22 October 2009
South Africa’s Small Enterprise Development Agency helped over 14 000 clients with services ranging from business planning and registrations to cooperatives support and access to markets in 2008/09.
In all, 199 830 potential and existing small businesses accessed the agency’s services through its 42 branches countrywide, an increase of 7.3% over the previous year.
Briefing a National Council of Provinces committee in Cape Town this week, Seda CEO Hlonela Lupuwana said that out of those, 46 695 clients’ needs were assessed and 14 373 were helped.
The Seda technology programme assisted 835 small businesses with a total turnover of R129-million, through its network of 27 incubators, and also helped to create 224 new small enterprises, Lupuwana said.
Its Community Private Public Partnership programme, which offers support to co-operatives and community-owned projects, has also been revived.
Seda had decided to limit the use of consultants to the supply of more technical services, and to 20% of all services offered by Seda, with the remainder being offered by in-house advisors, Lupuwana said.
Last week, a group of 25 Seda business advisers embarked on a seven-day visit to Taiwan, where they were expected to gather more diagnostic skills and training on helping business owners.
Another group of 25 advisers were expected to visit Brazil later this year, Lupuwana said, adding that the visits were a cost-effective way of supporting advisers as Seda only had to pay for “minor expenses”.

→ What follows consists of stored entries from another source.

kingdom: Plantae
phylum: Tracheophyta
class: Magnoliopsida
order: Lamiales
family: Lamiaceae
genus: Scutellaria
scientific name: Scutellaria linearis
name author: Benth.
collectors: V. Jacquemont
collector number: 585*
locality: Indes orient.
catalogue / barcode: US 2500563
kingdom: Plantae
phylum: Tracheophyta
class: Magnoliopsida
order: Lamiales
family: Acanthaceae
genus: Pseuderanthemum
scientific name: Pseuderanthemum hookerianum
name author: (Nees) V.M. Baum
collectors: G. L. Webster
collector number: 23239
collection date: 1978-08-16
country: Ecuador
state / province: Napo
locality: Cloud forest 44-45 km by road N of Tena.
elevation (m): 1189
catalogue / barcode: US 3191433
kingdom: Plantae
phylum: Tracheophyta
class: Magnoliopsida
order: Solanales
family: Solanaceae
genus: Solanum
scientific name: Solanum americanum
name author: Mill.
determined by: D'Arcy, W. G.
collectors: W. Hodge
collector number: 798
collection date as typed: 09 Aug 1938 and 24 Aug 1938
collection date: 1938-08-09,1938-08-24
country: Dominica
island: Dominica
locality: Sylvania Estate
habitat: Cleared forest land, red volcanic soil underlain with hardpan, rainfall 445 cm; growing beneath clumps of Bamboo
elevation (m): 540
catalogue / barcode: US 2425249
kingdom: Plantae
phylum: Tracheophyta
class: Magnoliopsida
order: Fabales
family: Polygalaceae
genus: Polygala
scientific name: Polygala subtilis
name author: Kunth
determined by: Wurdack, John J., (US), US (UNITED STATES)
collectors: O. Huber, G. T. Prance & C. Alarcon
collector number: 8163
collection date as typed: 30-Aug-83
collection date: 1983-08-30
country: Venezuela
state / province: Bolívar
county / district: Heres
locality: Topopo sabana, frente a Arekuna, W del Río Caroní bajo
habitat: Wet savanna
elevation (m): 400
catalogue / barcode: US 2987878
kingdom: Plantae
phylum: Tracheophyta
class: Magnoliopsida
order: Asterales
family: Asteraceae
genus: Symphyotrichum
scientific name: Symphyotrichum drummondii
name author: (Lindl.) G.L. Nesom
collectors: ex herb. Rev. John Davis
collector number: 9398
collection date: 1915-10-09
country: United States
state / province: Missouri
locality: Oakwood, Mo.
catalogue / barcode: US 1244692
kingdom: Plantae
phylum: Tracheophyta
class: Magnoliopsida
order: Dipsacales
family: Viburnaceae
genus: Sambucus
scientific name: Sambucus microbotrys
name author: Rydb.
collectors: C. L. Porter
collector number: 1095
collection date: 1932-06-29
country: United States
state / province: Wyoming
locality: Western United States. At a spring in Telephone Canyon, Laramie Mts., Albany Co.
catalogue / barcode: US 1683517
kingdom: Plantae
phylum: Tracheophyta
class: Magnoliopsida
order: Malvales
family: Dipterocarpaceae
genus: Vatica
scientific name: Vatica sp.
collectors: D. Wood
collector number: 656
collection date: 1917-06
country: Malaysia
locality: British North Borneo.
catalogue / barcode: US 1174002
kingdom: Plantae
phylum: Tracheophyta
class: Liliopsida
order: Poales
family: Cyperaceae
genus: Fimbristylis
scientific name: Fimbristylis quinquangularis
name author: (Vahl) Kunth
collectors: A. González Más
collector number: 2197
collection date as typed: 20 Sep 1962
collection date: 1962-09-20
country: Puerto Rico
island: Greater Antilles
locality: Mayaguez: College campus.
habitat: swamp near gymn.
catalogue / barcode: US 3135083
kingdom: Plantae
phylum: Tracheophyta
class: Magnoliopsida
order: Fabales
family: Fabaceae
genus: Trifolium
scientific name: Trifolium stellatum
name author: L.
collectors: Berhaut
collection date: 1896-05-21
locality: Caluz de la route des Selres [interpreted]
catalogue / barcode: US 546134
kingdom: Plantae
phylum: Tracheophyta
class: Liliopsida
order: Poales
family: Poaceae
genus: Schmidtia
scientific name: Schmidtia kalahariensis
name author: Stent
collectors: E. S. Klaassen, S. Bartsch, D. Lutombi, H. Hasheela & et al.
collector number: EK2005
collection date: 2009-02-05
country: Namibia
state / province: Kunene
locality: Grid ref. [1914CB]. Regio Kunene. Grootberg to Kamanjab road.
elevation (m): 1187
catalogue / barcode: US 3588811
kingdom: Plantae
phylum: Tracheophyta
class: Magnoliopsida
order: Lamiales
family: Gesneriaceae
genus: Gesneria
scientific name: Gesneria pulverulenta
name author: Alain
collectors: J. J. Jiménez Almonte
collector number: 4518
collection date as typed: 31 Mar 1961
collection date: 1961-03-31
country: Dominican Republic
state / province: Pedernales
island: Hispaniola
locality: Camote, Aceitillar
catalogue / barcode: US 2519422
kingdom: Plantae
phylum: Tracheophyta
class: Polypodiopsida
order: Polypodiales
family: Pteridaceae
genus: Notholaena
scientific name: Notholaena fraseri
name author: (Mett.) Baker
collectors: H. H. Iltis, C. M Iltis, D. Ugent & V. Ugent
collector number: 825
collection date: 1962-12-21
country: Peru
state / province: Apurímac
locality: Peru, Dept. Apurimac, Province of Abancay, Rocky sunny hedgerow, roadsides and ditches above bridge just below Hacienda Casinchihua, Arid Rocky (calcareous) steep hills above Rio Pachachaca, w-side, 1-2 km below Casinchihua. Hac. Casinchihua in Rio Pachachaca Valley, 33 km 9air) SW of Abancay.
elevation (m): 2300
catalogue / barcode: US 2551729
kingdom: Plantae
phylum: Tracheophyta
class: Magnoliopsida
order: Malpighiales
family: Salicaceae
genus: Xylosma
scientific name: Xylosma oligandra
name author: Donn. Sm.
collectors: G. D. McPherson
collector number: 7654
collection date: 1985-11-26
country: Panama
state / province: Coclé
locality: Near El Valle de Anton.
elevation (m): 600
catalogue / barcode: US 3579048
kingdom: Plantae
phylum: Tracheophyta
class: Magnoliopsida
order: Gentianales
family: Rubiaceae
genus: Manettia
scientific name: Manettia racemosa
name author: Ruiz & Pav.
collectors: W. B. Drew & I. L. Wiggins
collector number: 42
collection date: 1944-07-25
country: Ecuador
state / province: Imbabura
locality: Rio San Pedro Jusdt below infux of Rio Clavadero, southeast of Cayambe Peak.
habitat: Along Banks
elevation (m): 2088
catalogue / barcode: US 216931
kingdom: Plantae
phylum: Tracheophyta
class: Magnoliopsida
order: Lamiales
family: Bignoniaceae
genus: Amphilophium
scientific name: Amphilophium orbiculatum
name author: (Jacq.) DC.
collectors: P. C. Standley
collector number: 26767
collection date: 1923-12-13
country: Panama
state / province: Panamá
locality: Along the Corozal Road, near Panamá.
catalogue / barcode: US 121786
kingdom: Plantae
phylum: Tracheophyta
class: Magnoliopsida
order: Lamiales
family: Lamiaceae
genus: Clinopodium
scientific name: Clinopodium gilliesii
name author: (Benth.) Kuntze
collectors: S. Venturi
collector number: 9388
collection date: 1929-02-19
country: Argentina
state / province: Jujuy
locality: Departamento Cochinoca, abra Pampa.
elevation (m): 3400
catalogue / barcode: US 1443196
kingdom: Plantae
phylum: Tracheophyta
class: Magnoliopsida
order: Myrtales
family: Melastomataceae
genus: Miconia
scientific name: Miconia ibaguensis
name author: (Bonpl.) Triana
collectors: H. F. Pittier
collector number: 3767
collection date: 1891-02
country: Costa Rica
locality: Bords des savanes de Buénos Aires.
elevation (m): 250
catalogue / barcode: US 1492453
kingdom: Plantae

Lupuwana said a random survey of 902 clients had shown that 80% of clients found that Seda’s assistance had a positive effect on their business.
This support had come amid limited resources, and despite a six-month moratorium on the provision of all services by the agency to small enterprises.
The limited budget – the agency received R331.2-million for 2009/10 – was a “major problem” in terms of meeting the agency’s targets.
Lupuwana said the key to widening the agency’s support on a limited budget would be the partnerships it could forge with key partners such as provincial and local governments.
In the Eastern Cape, for example, a number of municipalities had donated buildings and paid for rent so that Seda centres could be set up there.